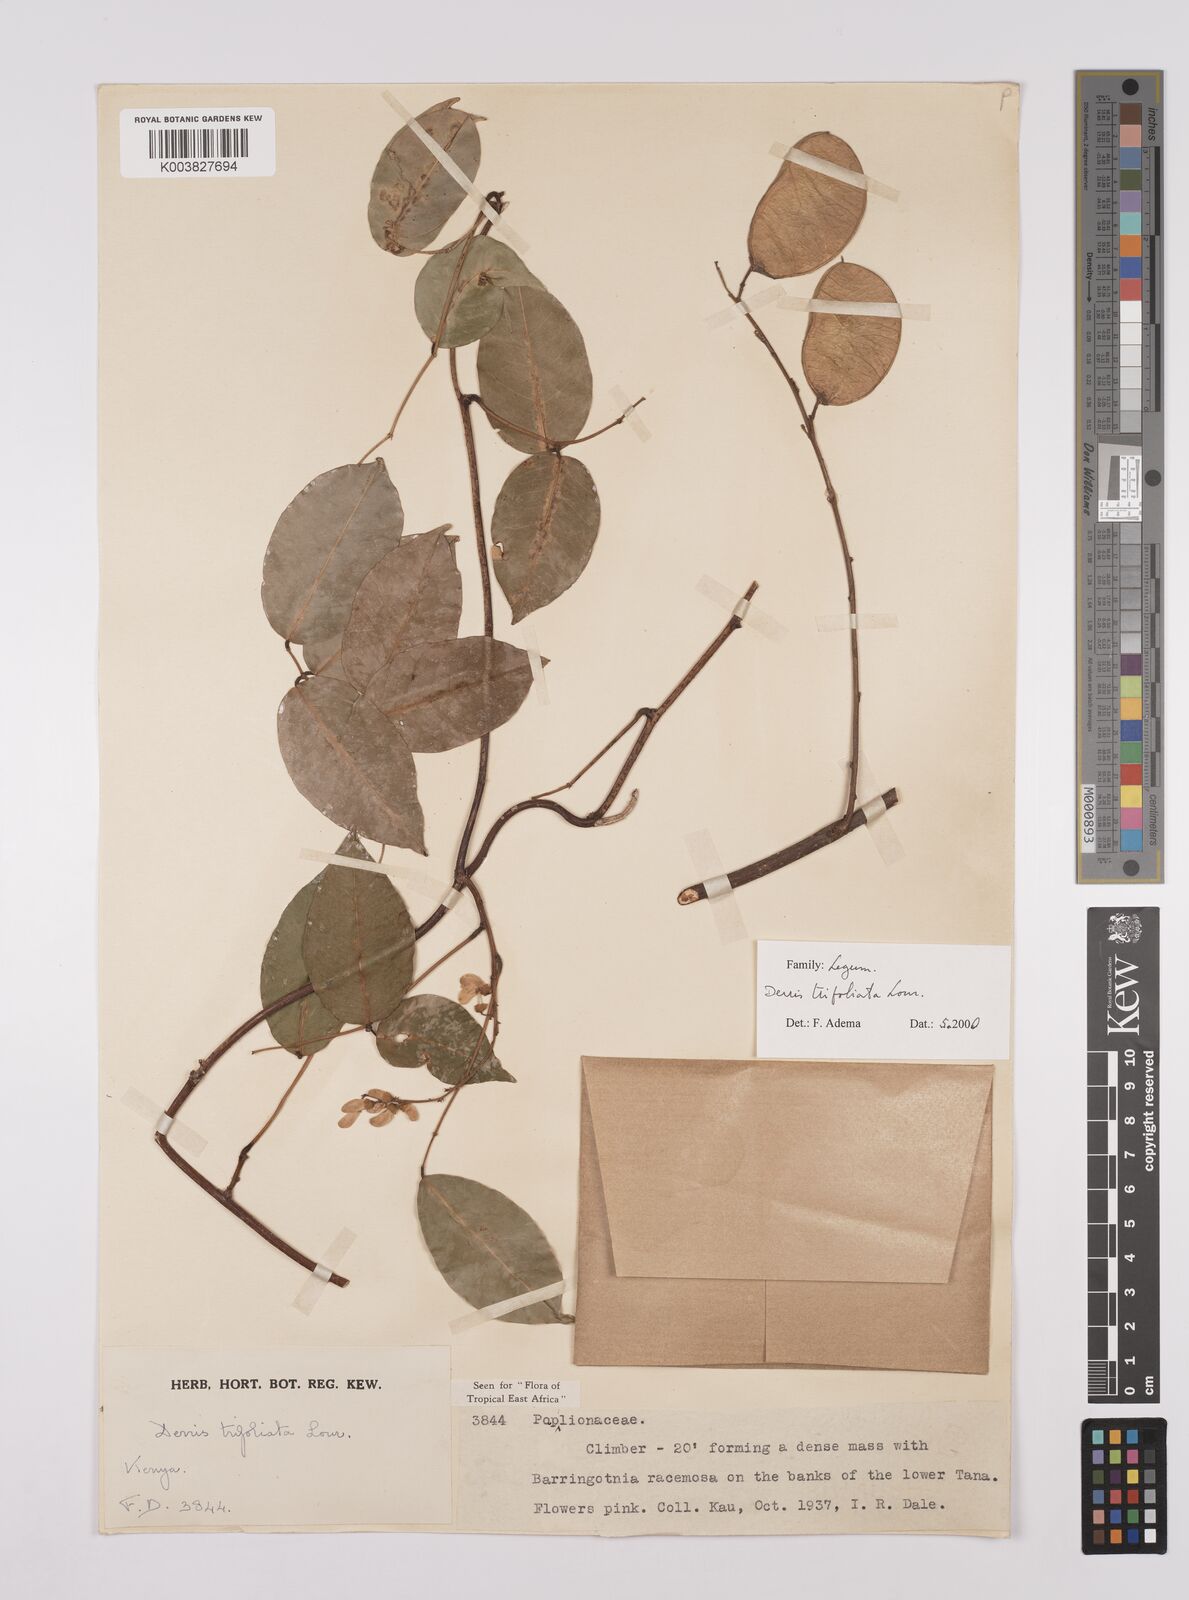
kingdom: Plantae
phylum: Tracheophyta
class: Magnoliopsida
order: Fabales
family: Fabaceae
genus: Derris
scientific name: Derris trifoliata
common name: Three-leaf derris
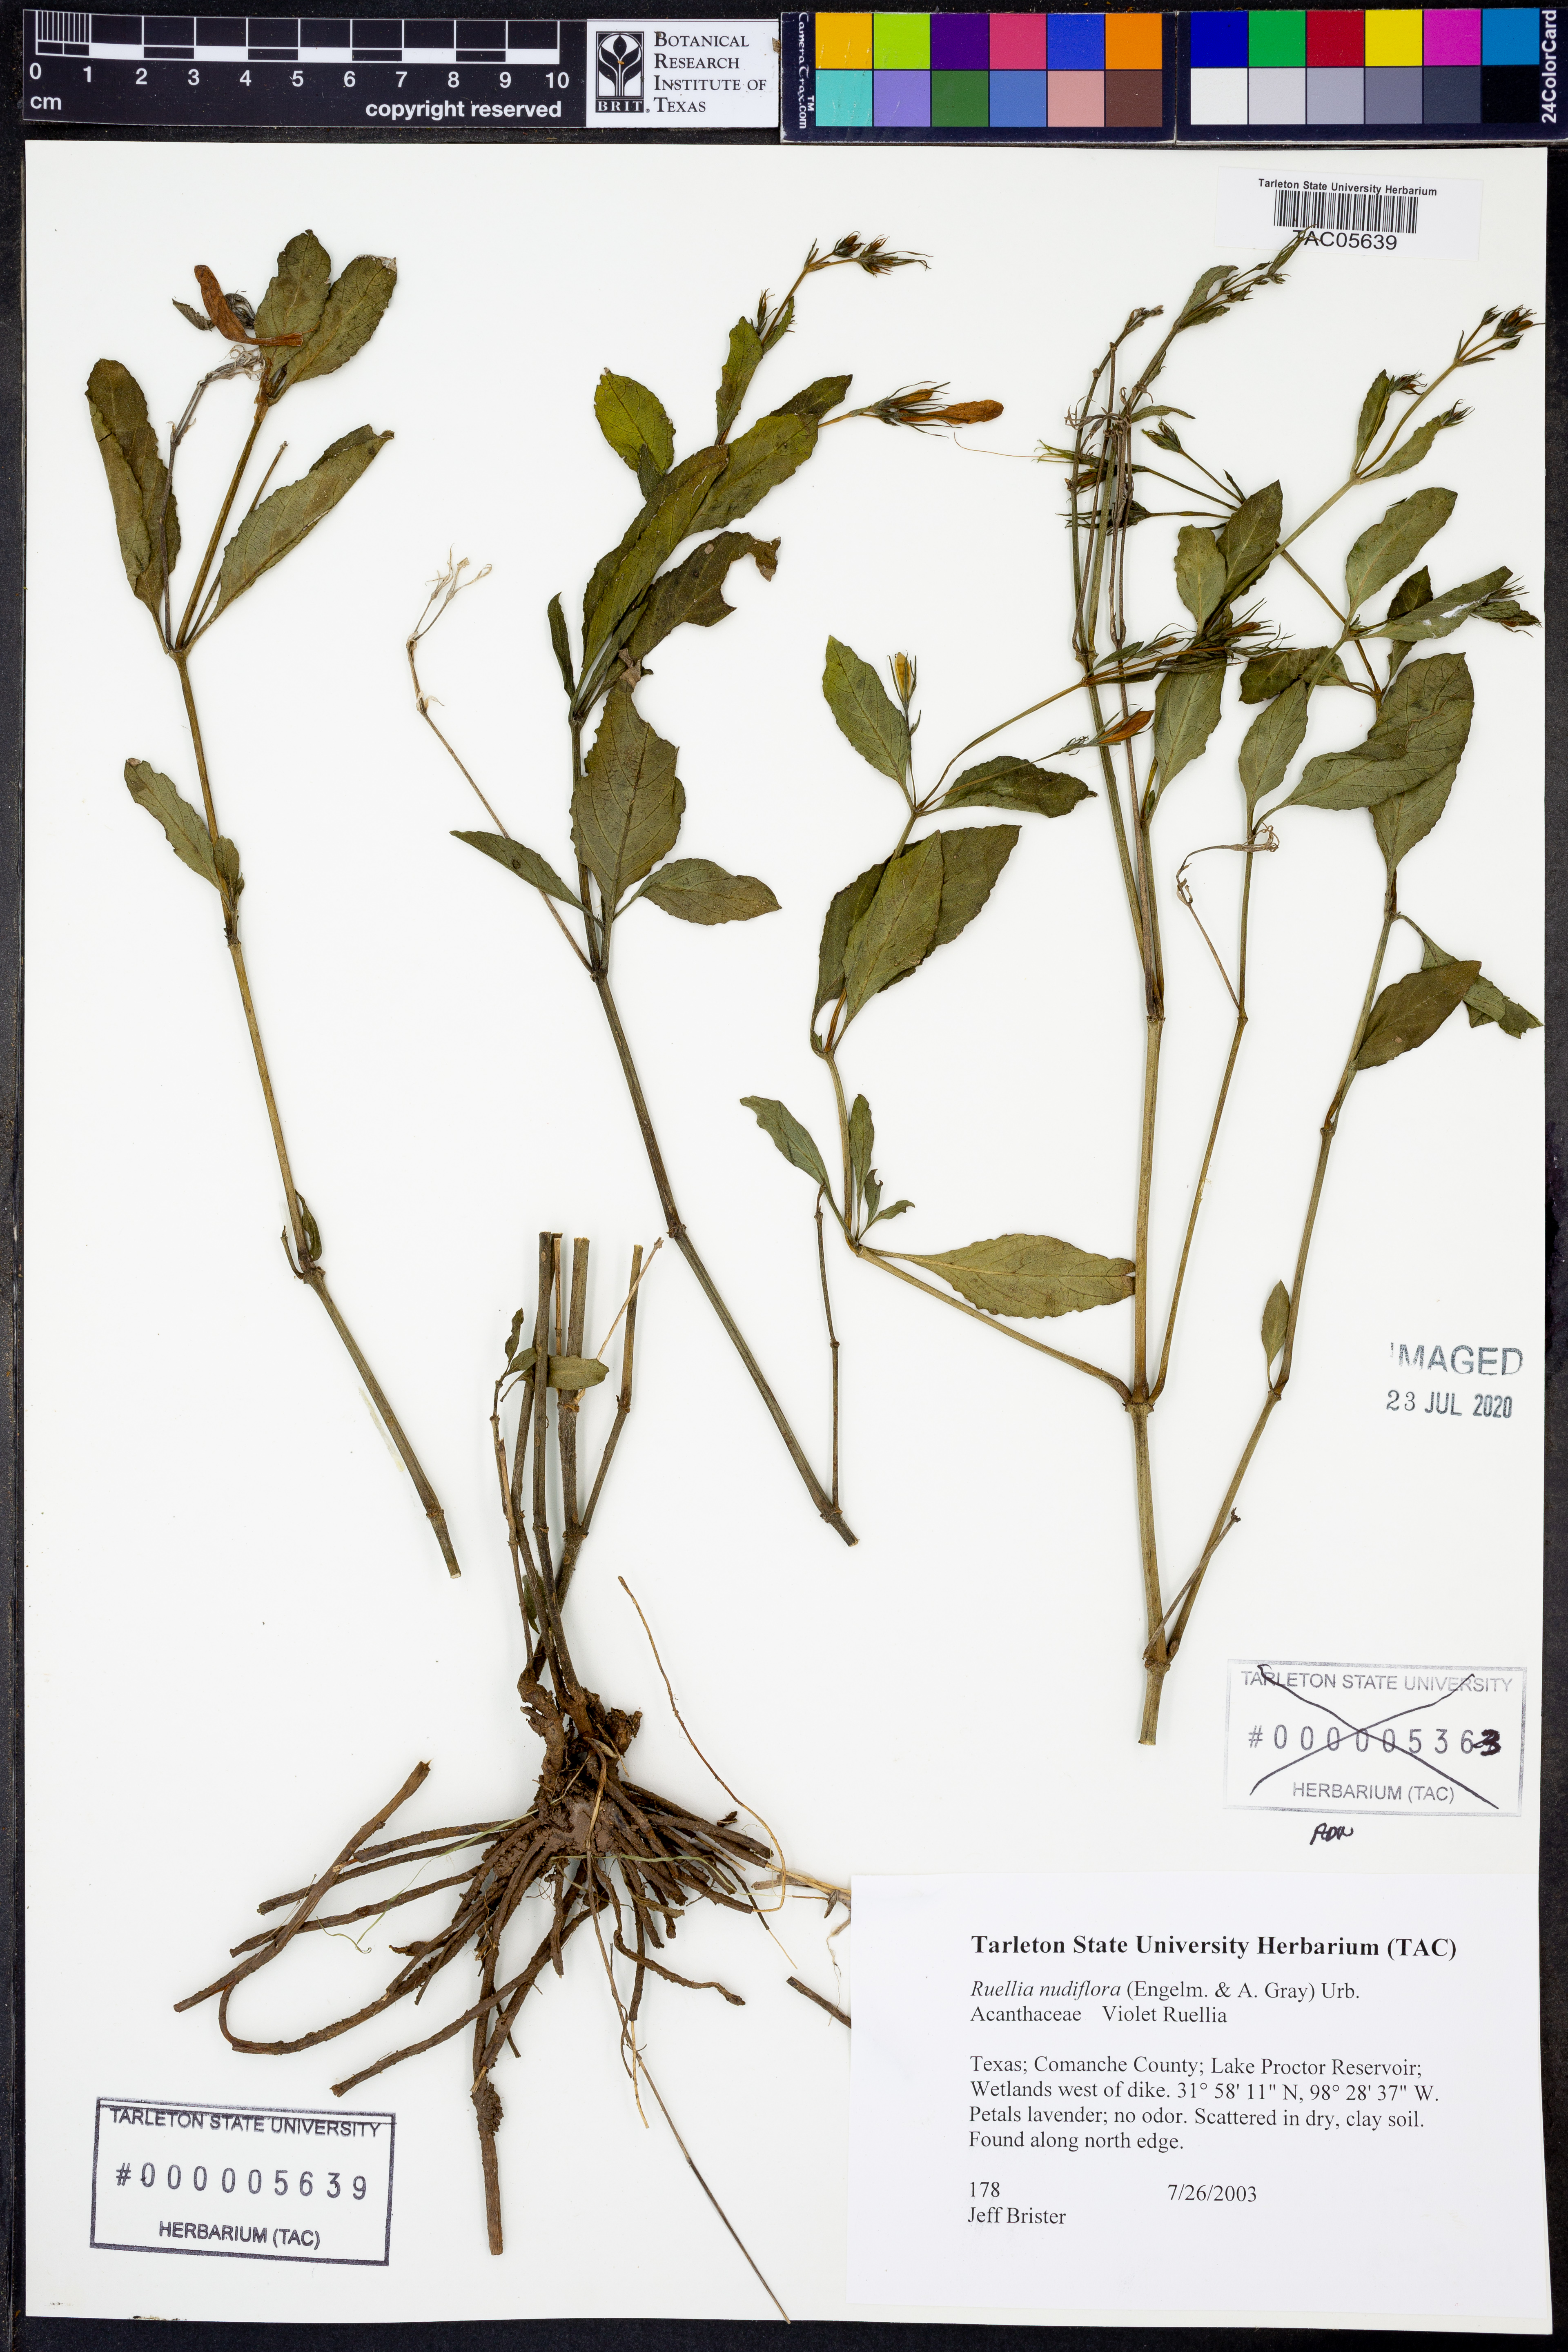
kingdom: Plantae
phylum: Tracheophyta
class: Magnoliopsida
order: Lamiales
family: Acanthaceae
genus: Ruellia
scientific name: Ruellia ciliatiflora
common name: Hairyflower wild petunia
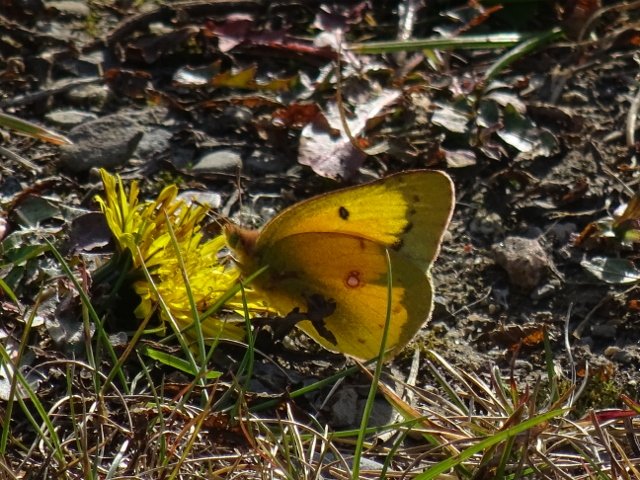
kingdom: Animalia
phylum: Arthropoda
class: Insecta
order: Lepidoptera
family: Pieridae
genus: Colias
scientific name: Colias eurytheme
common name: Orange Sulphur
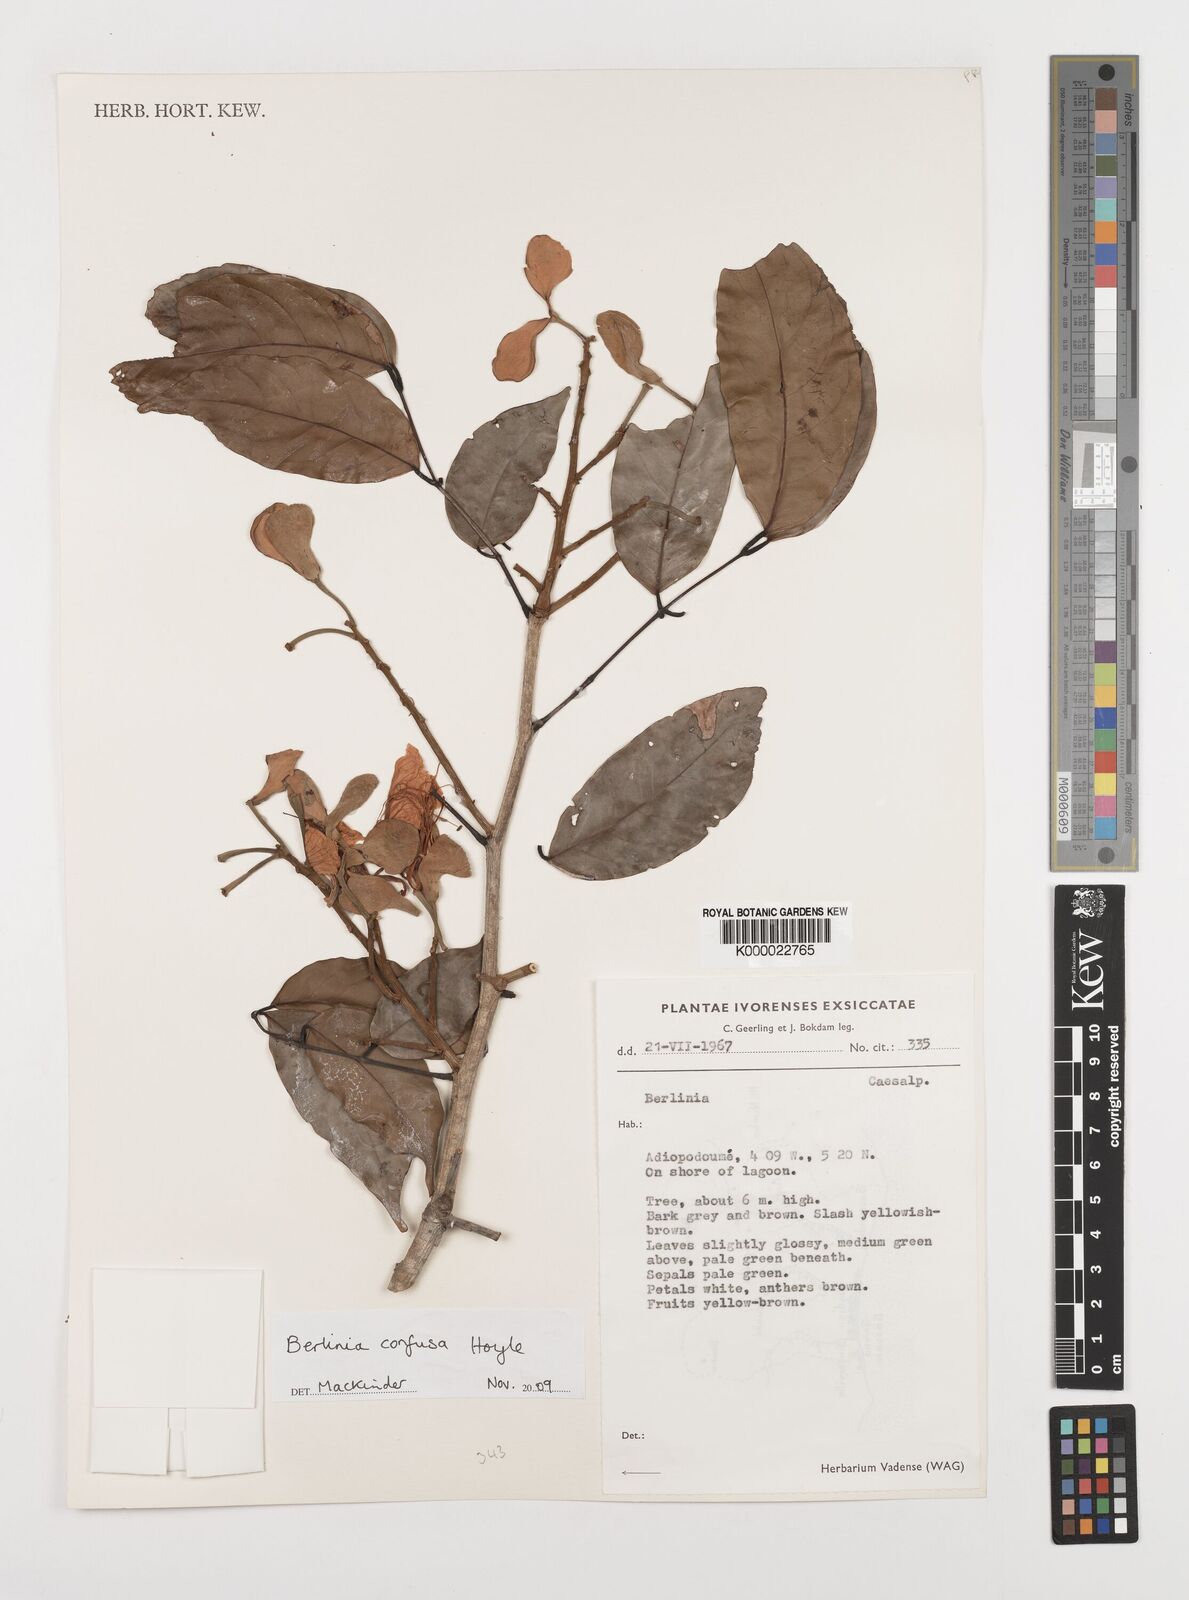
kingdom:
※
◆ SHORT PROBLEM: Which lines in the data above contain the word "common"? Pull out every one of them and copy it.

◆ OUTPUT FOR THIS TASK:
common name: Three-leaf derris
common name: Hairyflower wild petunia
common name: Orange Sulphur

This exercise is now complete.